Graphic design association

The association 100 Beste Plakate e.V. is an interest group for graphics, design and the graphic arts in Germany, Austria and Switzerland. The association was founded with the aim of promoting, awarding and strengthening the public awareness of the high design quality of the poster medium.

== History ==
The 100 Beste Plakate (100 Best Posters) association emerged from the competition Die besten Plakate des Jahres, which was founded in 1966. In 2001, the newly established association took over the organization and realignment of the contest. In the spirit of the European ideal, the contest was expanded to all German-language posters, thus integrating artists from Austria and Switzerland.

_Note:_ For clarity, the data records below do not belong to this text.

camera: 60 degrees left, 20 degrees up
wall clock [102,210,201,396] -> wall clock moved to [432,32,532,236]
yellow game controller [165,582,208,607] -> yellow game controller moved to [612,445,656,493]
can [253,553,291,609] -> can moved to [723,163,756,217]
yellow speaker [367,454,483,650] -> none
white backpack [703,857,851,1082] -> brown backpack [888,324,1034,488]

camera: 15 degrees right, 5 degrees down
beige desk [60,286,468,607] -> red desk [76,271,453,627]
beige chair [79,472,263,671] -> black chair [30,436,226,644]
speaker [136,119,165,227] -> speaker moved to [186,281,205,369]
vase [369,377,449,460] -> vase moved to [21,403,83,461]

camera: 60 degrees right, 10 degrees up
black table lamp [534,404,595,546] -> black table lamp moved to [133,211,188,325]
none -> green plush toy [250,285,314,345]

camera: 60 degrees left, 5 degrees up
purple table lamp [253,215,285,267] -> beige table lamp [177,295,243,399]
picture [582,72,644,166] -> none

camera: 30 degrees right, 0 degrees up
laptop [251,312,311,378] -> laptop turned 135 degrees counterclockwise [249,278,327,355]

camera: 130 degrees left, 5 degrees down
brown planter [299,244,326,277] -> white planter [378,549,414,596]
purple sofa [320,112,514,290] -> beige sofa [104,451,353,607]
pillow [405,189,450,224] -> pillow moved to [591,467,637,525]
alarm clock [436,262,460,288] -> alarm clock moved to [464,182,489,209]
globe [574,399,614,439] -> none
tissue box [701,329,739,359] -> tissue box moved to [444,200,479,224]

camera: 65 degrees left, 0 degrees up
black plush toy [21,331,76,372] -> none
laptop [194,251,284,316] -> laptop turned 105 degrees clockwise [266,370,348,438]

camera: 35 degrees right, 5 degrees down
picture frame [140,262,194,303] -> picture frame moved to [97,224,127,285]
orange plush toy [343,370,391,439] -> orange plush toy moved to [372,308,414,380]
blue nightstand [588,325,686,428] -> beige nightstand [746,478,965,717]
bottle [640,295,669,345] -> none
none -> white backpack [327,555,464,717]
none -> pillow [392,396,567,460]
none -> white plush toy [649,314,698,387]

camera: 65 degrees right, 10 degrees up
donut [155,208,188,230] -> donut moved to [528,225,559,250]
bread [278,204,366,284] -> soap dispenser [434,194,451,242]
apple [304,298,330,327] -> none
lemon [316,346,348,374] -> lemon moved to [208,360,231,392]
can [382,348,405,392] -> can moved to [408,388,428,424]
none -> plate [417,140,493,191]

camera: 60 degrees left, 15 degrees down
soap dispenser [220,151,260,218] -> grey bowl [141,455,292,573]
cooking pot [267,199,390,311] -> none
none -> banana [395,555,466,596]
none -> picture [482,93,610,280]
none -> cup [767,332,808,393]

Professional associations cooperating with the association are DesignAustria, Alliance Graphique Internationale, the International Council of Graphic Design Associations, the BDG Berufsverband der Deutschen Kommunikationsdesigner e.V. and the AGD. Founding members included Klaus Staeck, Helmut Brade and Volker Pfüller.

== Contest ==
The association organizes a contest annually for the DACH countries. Poster designers, artists, students and printers are invited to submit the best works of the past year. It is also possible for poster clients to nominate them. An annually changing jury of graphic designers selects the 100 best from the submitted posters, which are subsequently awarded and exhibited.

The book 100 Beste Plakate / 100 Best Posters is published to accompany the competition every year.

== Exhibitions ==
The award-winning posters are presented to the public in Berlin (Kulturforum am Potsdamer Platz), Essen, Nuremberg, Lucerne, Zürich and the MAK – Museum of Applied Arts, Vienna as well as other changing locations in multi-week exhibitions. The posters are included in the collections of the Deutsches Plakat Museum (Folkwang Museum) Essen and the MAK.

== Presidents ==
- 2001 to 2007: Niklaus Troxler
- 2007 to 2010: Henning Wagenbreth
- 2010 to 2014: Stephan Bundi
- 2014 to 2018: Götz Gramlich
- since 2018: Fons Matthias Hickmann

== Bibliography ==
- 100 Beste Plakate e.V. (ed.): 100 beste Plakate 18 – Deutschland Österreich Schweiz. Verlag Kettler, 2018, ISBN 978-3862067343.
- Josef Müller-Brockmann: Geschichte des Plakates. Phaidon Press, 2004, ISBN 978-0-7148-4403-9.
- Jens Müller (ed.): Best German Posters Optik Books, 2016, ISBN 978-3-0005-3060-9.
- Fons Hickmann, Sven Lindhorst-Emme (eds.): Anschlag Berlin – Zeitgeistmedium Plakat. Verlag Seltmann+Söhne 2015, ISBN 978-3-9447-2156-9.